Monday, December 13, 2010

"Defaming Muhammad: Dignity, Harm, and Incitement to Religious Hatred"


Peter G. Danchin, Defaming Muhammad: Dignity, Harm, and Incitement to Religious Hatred, 2 Duke Forum L. & Soc. Change 5 (2010). (available on SSRN)

This is an interesting and provocative article that asks whether mainstream liberal legalism has correctly articulated the issues created by the Danish Muhammad cartoons. Danchin argues that "[w]hat has been most striking about the Danish cartoons controversy has been how the deep sense of injury expressed by so many Muslims . . . has literally been incomprehensible within Euro-Atlantic modernity." (p. 10) The article thus follows closely to the arguments expressed by Saba Mahmood in Is Critique Secular? Blasphemy, Injury and Free Speech while standing in opposition to Robert Post's article Religion and Freedom of Speech: Portraits of Muhammed which (according to Danchin) portrayed the controversy as a paradigmatic example of the necessity of adhering to strong freedom of speech principles in the face of conservative religious cries of blasphemy.
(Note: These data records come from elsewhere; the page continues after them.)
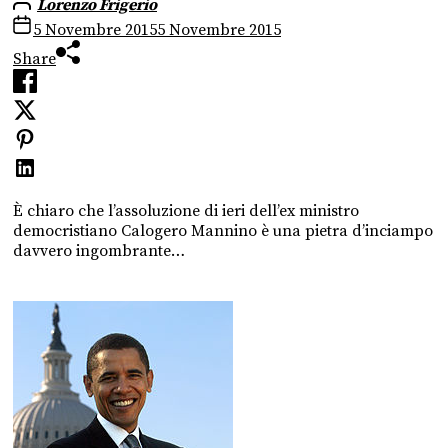
Lorenzo Frigerio
5 Novembre 2015
5 Novembre 2015
Share
È chiaro che l’assoluzione di ieri dell’ex ministro
democristiano Calogero Mannino è una pietra d’inciampo
davvero ingombrante…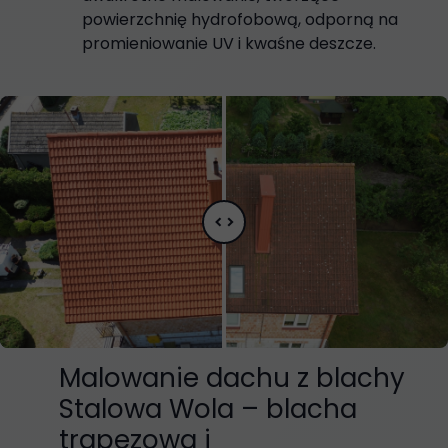
powierzchnię hydrofobową, odporną na
promieniowanie UV i kwaśne deszcze.
unfold_more
Malowanie dachu z blachy
Stalowa Wola – blacha
trapezowa i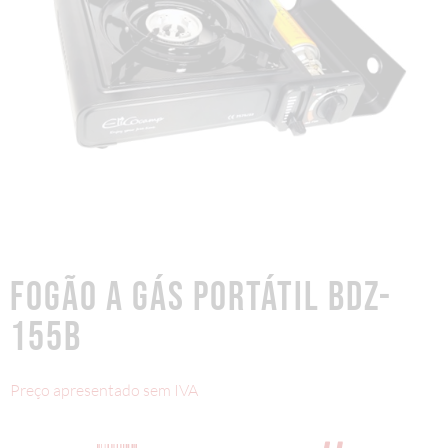
FOGÃO A GÁS PORTÁTIL BDZ-
155B
Preço apresentado sem IVA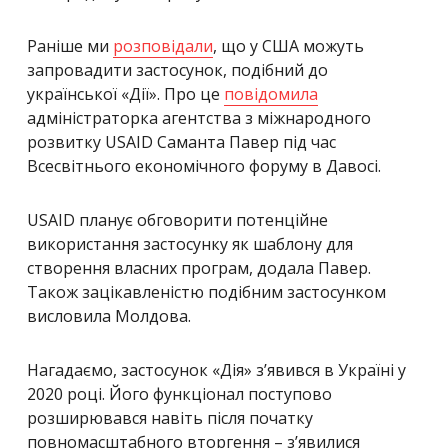
Раніше ми
розповідали
, що у
США можуть
запровадити застосунок, подібний до
української «Дії
»
.
Про це
повідомила
адміністраторка агентства з міжнародного
розвитку USAID Саманта Павер під час
Всесвітнього економічного форуму в Давосі.
USAID планує обговорити потенційне
використання застосунку як шаблону для
створення власних програм, додала Павер.
Також зацікавленістю подібним застосунком
висловила Молдова.
Нагадаємо, застосунок «Дія» з’явився в Україні у
2020 році. Його функціонал поступово
розширювався навіть після початку
повномасштабного вторгення – з’явилися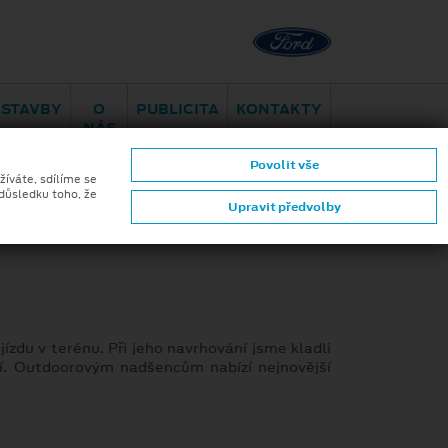
Brno - Juliánov
Bělohorská
ESTAVBY
O
PUBLICITA
KONTAKTY
NÁS
VOZY IHNED K ODBĚRU
Povolit vše
žíváte, sdílíme se
 důsledku toho, že
Upravit předvolby
í jízdu v terénu. Při jeho navrhování jsme kladli
tví. Outdoorovým nadšencům nabízí nejnovější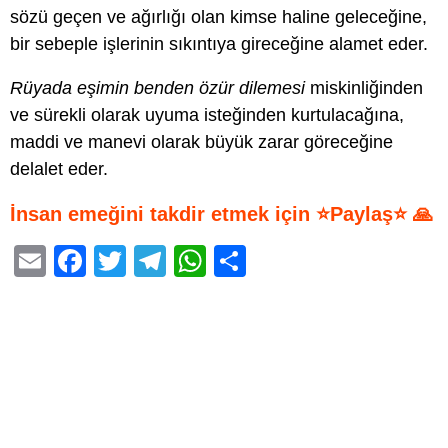
sözü geçen ve ağırlığı olan kimse haline geleceğine,
bir sebeple işlerinin sıkıntıya gireceğine alamet eder.
Rüyada eşimin benden özür dilemesi
miskinliğinden
ve sürekli olarak uyuma isteğinden kurtulacağına,
maddi ve manevi olarak büyük zarar göreceğine
delalet eder.
İnsan emeğini takdir etmek için ⭐Paylaş⭐ 🙏
E
F
T
T
W
S
m
a
wi
el
h
h
ail
c
tt
e
at
ar
e
er
gr
s
e
b
a
A
o
m
p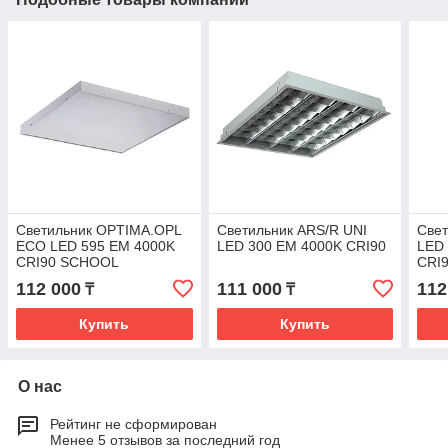
Светильник OPTIMA.OPL
Светильник ARS/R UNI
Свет
ECO LED 595 EM 4000K
LED 300 EM 4000K CRI90
LED
CRI90 SCHOOL
CRI
112 000
111 000
112
₸
₸
Купить
Купить
О нас
Рейтинг не сформирован
Менее 5 отзывов за последний год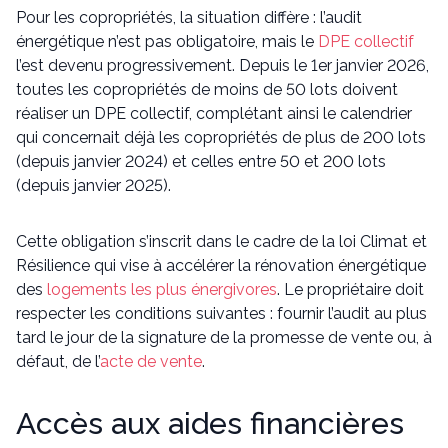
Pour les copropriétés, la situation diffère : l’audit
énergétique n’est pas obligatoire, mais le
DPE collectif
l’est devenu progressivement. Depuis le 1er janvier 2026,
toutes les copropriétés de moins de 50 lots doivent
réaliser un DPE collectif, complétant ainsi le calendrier
qui concernait déjà les copropriétés de plus de 200 lots
(depuis janvier 2024) et celles entre 50 et 200 lots
(depuis janvier 2025).
Cette obligation s’inscrit dans le cadre de la loi Climat et
Résilience qui vise à accélérer la rénovation énergétique
des
logements les plus énergivores
. Le propriétaire doit
respecter les conditions suivantes : fournir l’audit au plus
tard le jour de la signature de la promesse de vente ou, à
défaut, de l’
acte de vente
.
Accès aux aides financières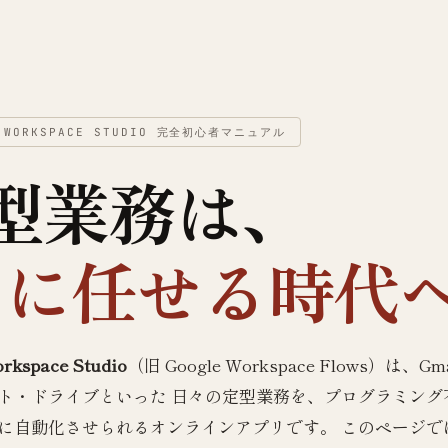
E WORKSPACE STUDIO 完全初心者マニュアル
型業務は、
I に任せる時代
rkspace Studio
（旧 Google Workspace Flows）は、
ト・ドライブといった 日々の定型業務を、プログラミング不要
に自動化させられるオンラインアプリです。 このページで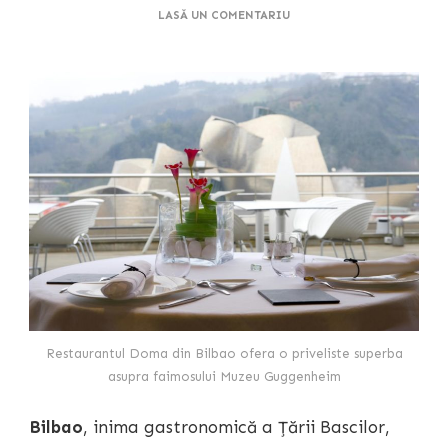
LA
LASĂ UN COMENTARIU
10
RESTAURANTE
DIN
BILBAO
PE
CARE
SĂ
NU
LE
RATEZI
Restaurantul Doma din Bilbao ofera o priveliste superba
asupra faimosului Muzeu Guggenheim
Bilbao
, inima gastronomică a Țării Bascilor,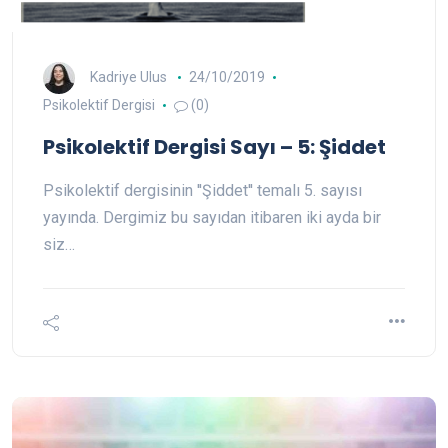
Kadriye Ulus
24/10/2019
Psikolektif Dergisi
(0)
Psikolektif Dergisi Sayı – 5: Şiddet
Psikolektif dergisinin ''Şiddet'' temalı 5. sayısı
yayında. Dergimiz bu sayıdan itibaren iki ayda bir
siz…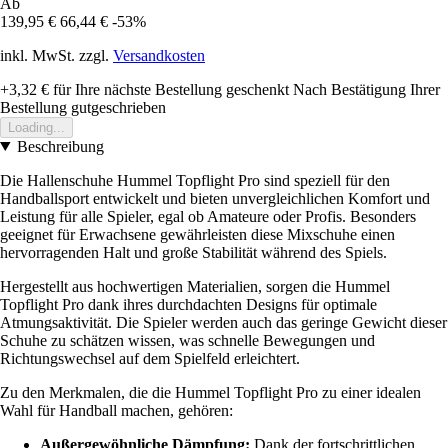
Ab
139,95 €
66,44 €
-53%
inkl. MwSt. zzgl.
Versandkosten
+3,32 €
für Ihre nächste Bestellung geschenkt
Nach Bestätigung Ihrer
Bestellung gutgeschrieben
Loading...
Beschreibung
Die Hallenschuhe Hummel Topflight Pro sind speziell für den
Handballsport entwickelt und bieten unvergleichlichen Komfort und
Leistung für alle Spieler, egal ob Amateure oder Profis. Besonders
geeignet für Erwachsene gewährleisten diese Mixschuhe einen
hervorragenden Halt und große Stabilität während des Spiels.
Hergestellt aus hochwertigen Materialien, sorgen die Hummel
Topflight Pro dank ihres durchdachten Designs für optimale
Atmungsaktivität. Die Spieler werden auch das geringe Gewicht dieser
Schuhe zu schätzen wissen, was schnelle Bewegungen und
Richtungswechsel auf dem Spielfeld erleichtert.
Zu den Merkmalen, die die Hummel Topflight Pro zu einer idealen
Wahl für Handball machen, gehören:
Außergewöhnliche Dämpfung:
Dank der fortschrittlichen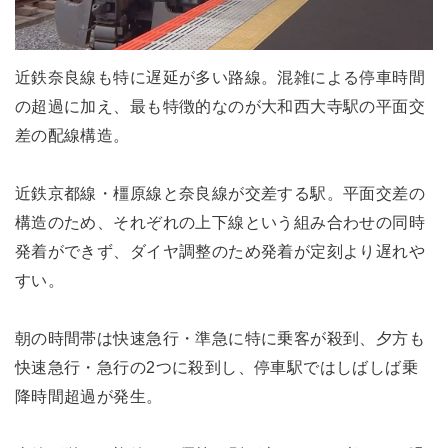
近鉄奈良線も特に遅延が多い路線。混雑による停車時間
の超過に加え、最も特徴的なのが大和西大寺駅の平面交
差の配線構造。
近鉄京都線・橿原線と奈良線が交差する駅。平面交差の
構造のため、それぞれの上下線という組み合わせの同時
発着ができず、ダイヤ調整のため発着が定刻より遅れや
すい。
朝の時間帯は快速急行・準急に特に乗客が殺到、夕方も
快速急行・急行の2つに殺到し、停車駅ではしばしば乗
降時間超過が発生。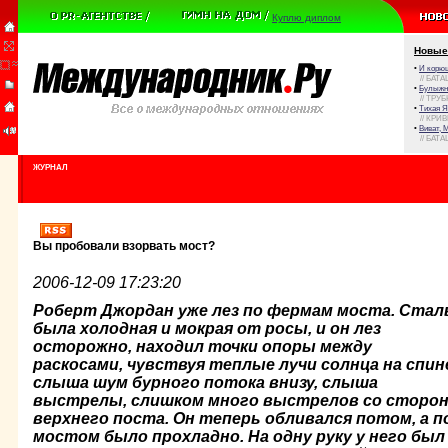
Куплю диплом
Новые
•
И корюш
// БАТА
•
Булыжни
// ТРУ
•
Тихая Я
// КРИ
•
Виват, 
// БАТА
ЖУРНАЛ
Вы пробовали взорвать мост?
2006-12-09 17:23:20
Роберт Джордан уже лез по фермам моста. Стал
была холод­ная и мокрая от росы, и он лез
осторожно, находил точки опоры между
раскосами, чувствуя теплые лучи солнца на спин
слыша шум бурного потока внизу, слыша
выстрелы, слишком много выстрелов со сторо
верхнего поста. Он те­перь обливался потом, а п
мостом было прохладно. На одну руку у него был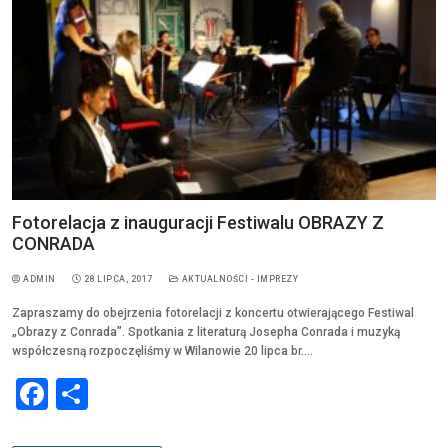
o
k
Fotorelacja z inauguracji Festiwalu OBRAZY Z
CONRADA
ADMIN
28 LIPCA, 2017
AKTUALNOŚCI - IMPREZY
Zapraszamy do obejrzenia fotorelacji z koncertu otwierającego Festiwal
„Obrazy z Conrada”. Spotkania z literaturą Josepha Conrada i muzyką
współczesną rozpoczęliśmy w Wilanowie 20 lipca br.…
F
S
a
h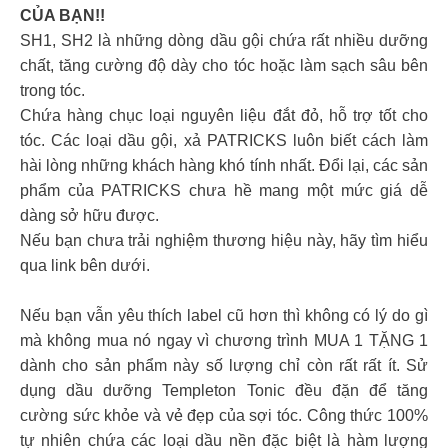
CỦA BẠN!!
SH1, SH2 là những dòng dầu gội chứa rất nhiều dưỡng
chất, tăng cường độ dày cho tóc hoặc làm sạch sâu bên
trong tóc.
Chứa hàng chục loại nguyên liệu đắt đỏ, hỗ trợ tốt cho
tóc. Các loại dầu gội, xả PATRICKS luôn biết cách làm
hài lòng những khách hàng khó tính nhất. Đổi lại, các sản
phẩm của PATRICKS chưa hề mang một mức giá dễ
dàng sở hữu được.
Nếu bạn chưa trải nghiệm thương hiệu này, hãy tìm hiểu
qua link bên dưới.
Nếu bạn vẫn yêu thích label cũ hơn thì không có lý do gì
mà không mua nó ngay vì chương trình MUA 1 TẶNG 1
dành cho sản phẩm này số lượng chỉ còn rất rất ít. Sử
dụng dầu dưỡng Templeton Tonic đều đặn để tăng
cường sức khỏe và vẻ đẹp của sợi tóc. Công thức 100%
tự nhiên chứa các loại dầu nền đặc biệt là hàm lượng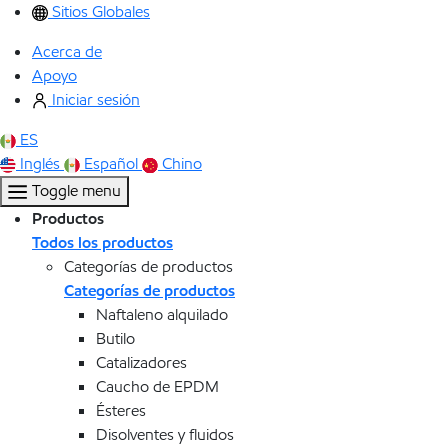
Sitios Globales
Acerca de
Apoyo
Iniciar sesión
ES
Inglés
Español
Chino
Toggle menu
Productos
Todos los productos
Categorías de productos
Categorías de productos
Naftaleno alquilado
Butilo
Catalizadores
Caucho de EPDM
Ésteres
Disolventes y fluidos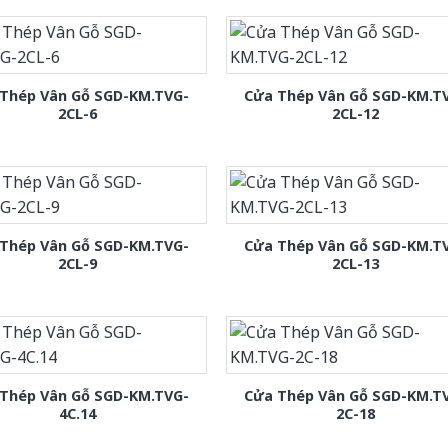
Thép Vân Gỗ SGD-KM.TVG-
Cửa Thép Vân Gỗ SGD-KM.T
2CL-6
2CL-12
Thép Vân Gỗ SGD-KM.TVG-
Cửa Thép Vân Gỗ SGD-KM.T
2CL-9
2CL-13
Thép Vân Gỗ SGD-KM.TVG-
Cửa Thép Vân Gỗ SGD-KM.T
4C.14
2C-18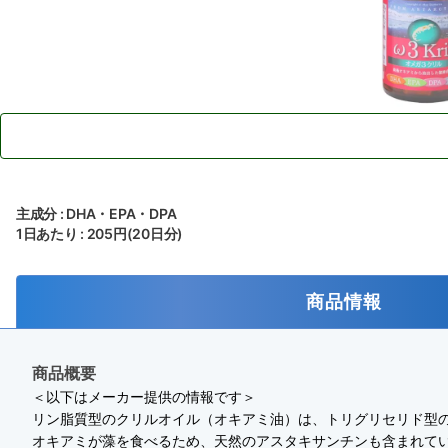
主成分 : DHA・EPA・DPA
1日あたり : 205円(20日分)
商品情報
商品概要
＜以下はメーカー提供の情報です＞
リン脂質型のクリルオイル（オキアミ油）は、トリグリセリド型の
オキアミが藻を食べるため、天然のアスタキサンチンも含まれて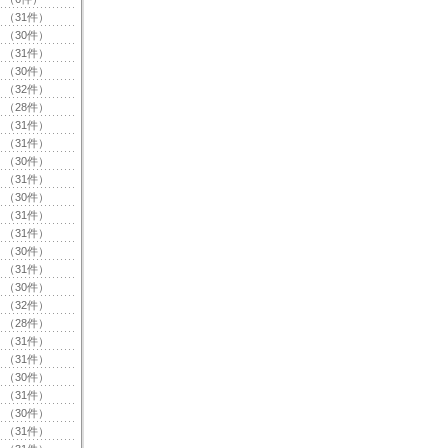
（31件）
（30件）
（31件）
（30件）
（32件）
（28件）
（31件）
（31件）
（30件）
（31件）
（30件）
（31件）
（31件）
（30件）
（31件）
（30件）
（32件）
（28件）
（31件）
（31件）
（30件）
（31件）
（30件）
（31件）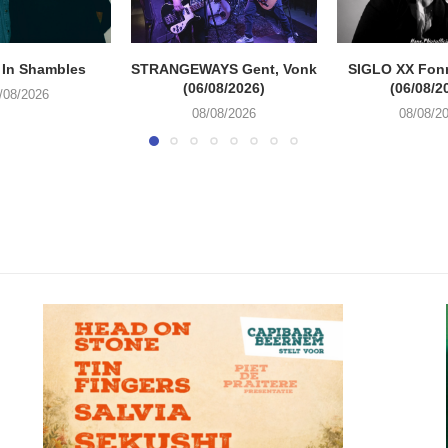
 In Shambles
STRANGEWAYS Gent, Vonk
SIGLO XX Fon
(06/08/2026)
(06/08/2
/08/2026
08/08/2026
08/08/2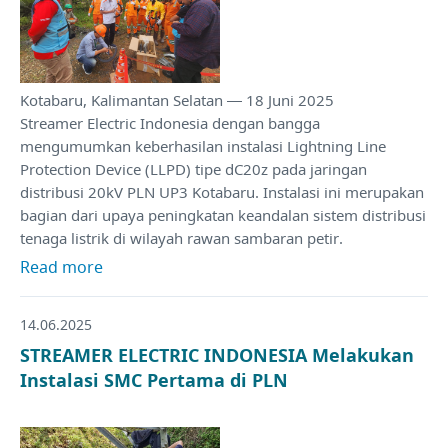
Kotabaru, Kalimantan Selatan — 18 Juni 2025
Streamer Electric Indonesia dengan bangga
mengumumkan keberhasilan instalasi Lightning Line
Protection Device (LLPD) tipe dC20z pada jaringan
distribusi 20kV PLN UP3 Kotabaru. Instalasi ini merupakan
bagian dari upaya peningkatan keandalan sistem distribusi
tenaga listrik di wilayah rawan sambaran petir.
Read more
14.06.2025
STREAMER ELECTRIC INDONESIA Melakukan
Instalasi SMC Pertama di PLN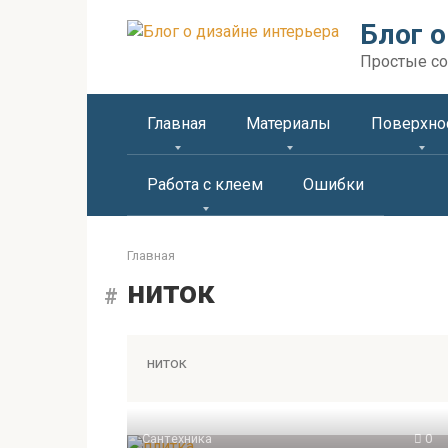
Перейти
Блог о
к
контенту
Простые со
Главная
Материалы
Поверхно
Работа с клеем
Ошибки
Главная
ниток
ниток
Сантехника
0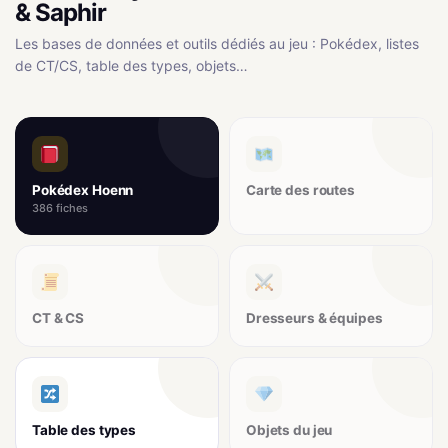
& Saphir
Les bases de données et outils dédiés au jeu : Pokédex, listes
de CT/CS, table des types, objets…
Pokédex Hoenn
Carte des routes
386 fiches
CT & CS
Dresseurs & équipes
Table des types
Objets du jeu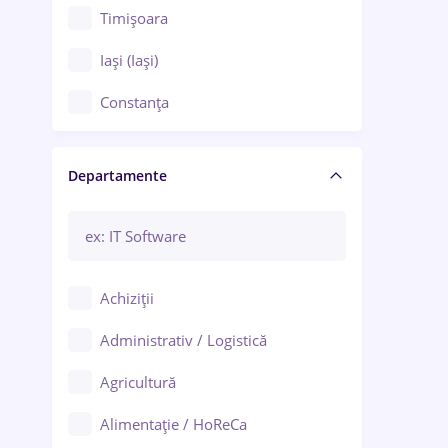
Timișoara
Iași (Iași)
Constanța
Craiova
Departamente
Brașov
Bacău
Brăila
Achiziții
Galați (Galați)
Administrativ / Logistică
Oradea
Agricultură
Ploiești
Alimentație / HoReCa
Adjud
Danchin thus asks us to step away from the exceptionalist U.S. approach to hate speech (which almost always finds such laws unconstitutional) and instead to examine more seriously the approaching international consensus that believers need legal protection against attacks on their faith. Danchin seems sympathetic to Mahmood's argument that Muslims were understandably angered by the cartoons because of their deep and intimate personal attachment to Muhammad. Under this analysis, "the notion of moral injury caused by denigratory or purposively offensive speech no longer falls as neatly into . . . private belief or conscience[,] [but] [r]ather suggests a sense of violation--and violence--that strikes at a Muslim's very being, a sense of wounding against an entire habitus or structure of affect." (pp. 31-32)

The article can be frustrating at times--many passages are difficult to decipher and Danchin carefully equivocates on important points. Moreso, he's writing as a political philosopher at a high level of generality, and thus avoids the hard questions that real politicians and lawyers would have to deal with: does the special relationship Muslims are said to have with Muhammad justify special legal protections that members of other faiths are apparently able to function without? Will Muslims grow a "thick skin" as the Islamic world increasingly clashes with modernity and the liberal devotion to free speech and criticism? Is this whole notion of a "special relationship" between Muslims and Muhammad really any different than believers of any religion feel towards their god, saints, prophets, or other religious leaders? (that is, do we have anything more than Saba Mahmood's word for this argument?). My sympathies are obvious more towards Robert Post's position, but Danchin's article is definitely worth reading as it's a sophisticated and thought-provoking reappraisal of the the common approach of treating the cartoons as a simple contest of free speech vs. blasphemy.